Activity list:
1. In the blog post about office coffee, why did the writer drop two quarters into the change tumbler? Explain in one to three sentences.
2. What brand of coffee maker does the office coffee post name?
3. Update the office coffee post, starting with "To my disappointment, the" and going on through "get me started.", with "weak brew" replaced by "watery brew".

Extract provided:
....................

August 10th, 2006 pinoyboy @ 11:29 am
filed under: confessions of a husky boy,what i don't like...today

I have no reason to be tired, yet I’m finding it increasingly more difficult to stave off drowsiness.  Seeking chemical help, I decided to pass up the overpriced wax-lined siren-smirking cups of coffee served in the corporation’s canteen.  I thought I’d take a chance with the office suite’s own coffee from the crusty BUNN: BUNN-O-MATIC.  Not belonging to the office’ coffee club, I dropped two quarters into the change tumbler and picked up the coffee decanter.

To my disappointment, the light shone through the weak brew and I could see clear through to the bottom of the counter.  Though I don’t consider myself a coffee snob (despite schlepping beans, grinder, and cafetière wherever I can get boiling potable water), and because this was definitely NOT coffee I am free to complain.  I can appreciate the people in the office that have digestion issues, I can deal with that, but what was in that pot was merely colored water and could barely irritate terminal Crohn’s patients let alone get me started.

....................

Data excerpts:
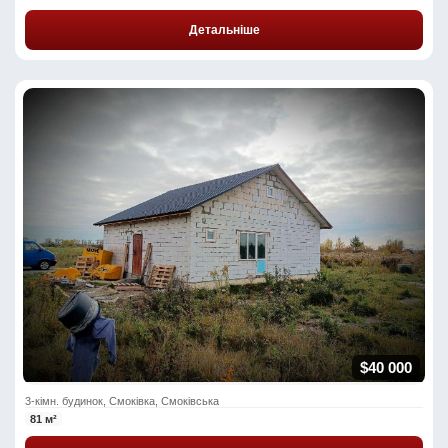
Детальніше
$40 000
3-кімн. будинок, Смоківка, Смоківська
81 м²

....................

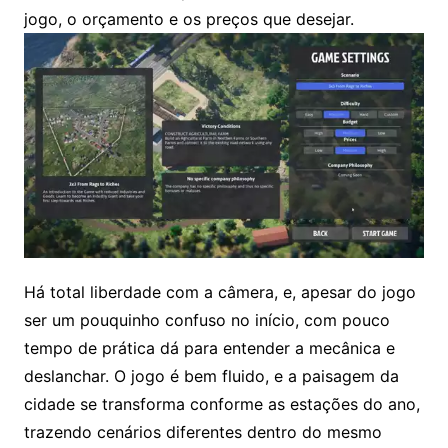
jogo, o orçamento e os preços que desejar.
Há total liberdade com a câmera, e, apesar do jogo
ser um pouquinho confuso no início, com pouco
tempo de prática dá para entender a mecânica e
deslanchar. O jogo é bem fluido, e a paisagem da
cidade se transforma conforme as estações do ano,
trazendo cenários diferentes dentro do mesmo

....................

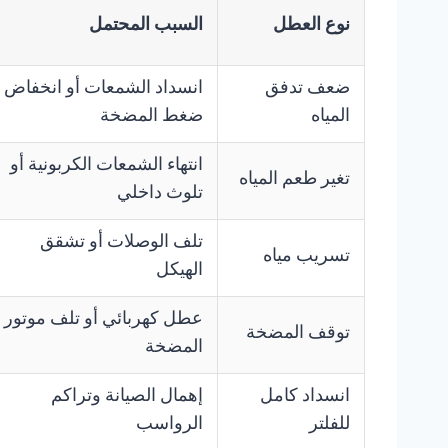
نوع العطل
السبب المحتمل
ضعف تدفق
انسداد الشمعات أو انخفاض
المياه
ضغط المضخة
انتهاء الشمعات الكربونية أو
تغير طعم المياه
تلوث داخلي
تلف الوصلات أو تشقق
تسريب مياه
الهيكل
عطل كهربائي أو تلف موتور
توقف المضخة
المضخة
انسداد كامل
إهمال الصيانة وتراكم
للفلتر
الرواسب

....................

Responses to the tasks:
1. The writer did not belong to the office's coffee club. Paying two quarters into the change tumbler was how a non-member could take some of the office suite's coffee.

2. A BUNN-O-MATIC.

3.
To my disappointment, the light shone through the watery brew and I could see clear through to the bottom of the counter.  Though I don’t consider myself a coffee snob (despite schlepping beans, grinder, and cafetière wherever I can get boiling potable water), and because this was definitely NOT coffee I am free to complain.  I can appreciate the people in the office that have digestion issues, I can deal with that, but what was in that pot was merely colored water and could barely irritate terminal Crohn’s patients let alone get me started.